YMCA Wellness Coach and Military Veteran Carlos Ortiz Sr., works with James Bender, Marine Corps and Vietnam Veteran as a part of the VA’s Whole Health Program.
The Tampa Metropolitan Area YMCA and the VA have partnered to make healthy living programs accessible to Veterans. Veterans who have been referred by their Whole Health coach at the James A. Haley Veterans Hospital are eligible to attend the Y for 12 weeks and participate in recommended Y programs, including but not limited to: Yoga, Tai Chi, Pilates, Y Weight and Water Aerobics.
Carlos Ortiz Sr., a Wellness Coach at the Spurlino Family YMCA, and a Veteran, leads new Whole Health members through an orientation of the program. He works with them to discuss ways they can improve their health and wellbeing. For Carlos, the process is “kind of (like) coming up with a road map to achieve their physical goals in life.”
For many Veterans, prioritizing health and wellness is important. “Depending on their term of enlistment (it can) be very challenging, mentally and physically,” said Carlos. “The program gives them an opportunity to make adjustments (to their lifestyle), alleviate some of these issues and improve their quality of life through strength and cardio conditioning exercises.”
Veterans are welcome to come to the Y as many times as they would like during their 12 weeks. If they visit the Y a minimum of 19 times (and scan in at the Welcome Center) during their first 12 week pass, they are eligible to ask the VA Whole Health coach to renew their pass.

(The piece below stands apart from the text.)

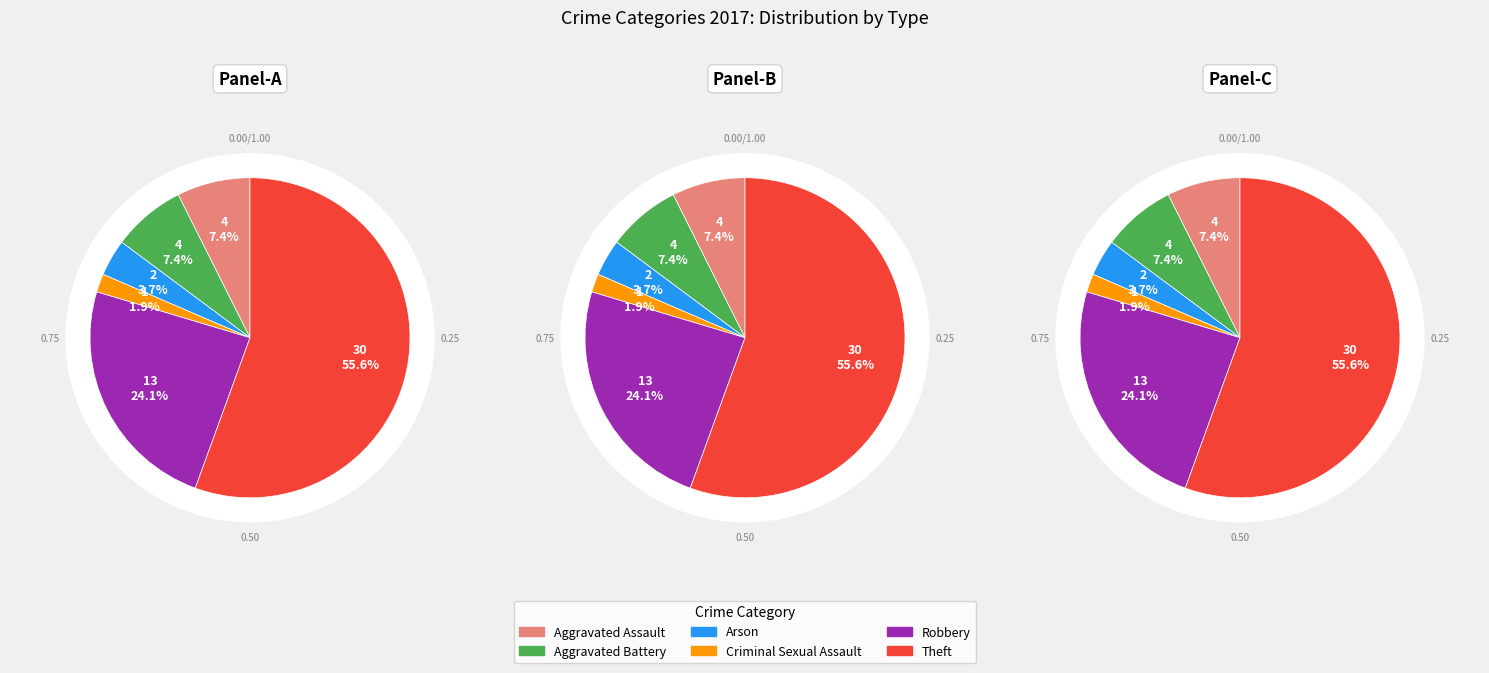

What is the largest slice in the pie chart?

Theft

Carlos has had the opportunity to guide many Veterans through the Whole Health Program. “Assisting, guiding and seeing the great results of everybody that participates in the Whole Health Program is very rewarding to me. From a Veteran that came in to improve their strength, to those who just want to lose some weight.” He’s had the chance to interact with many as they go through the process, “seeing that they made an accomplishment of fulfilling their goals. You could feel the sense of pride, see the joy, emotions and changes in their quality of health.”
As a Veteran, the program has an even deeper meaning for him. “The Whole Health Program is an opportunity for me to communicate with my brothers and sisters of the United States Armed Forces.” Allowing him to continue to give back to those who have sacrificed so much.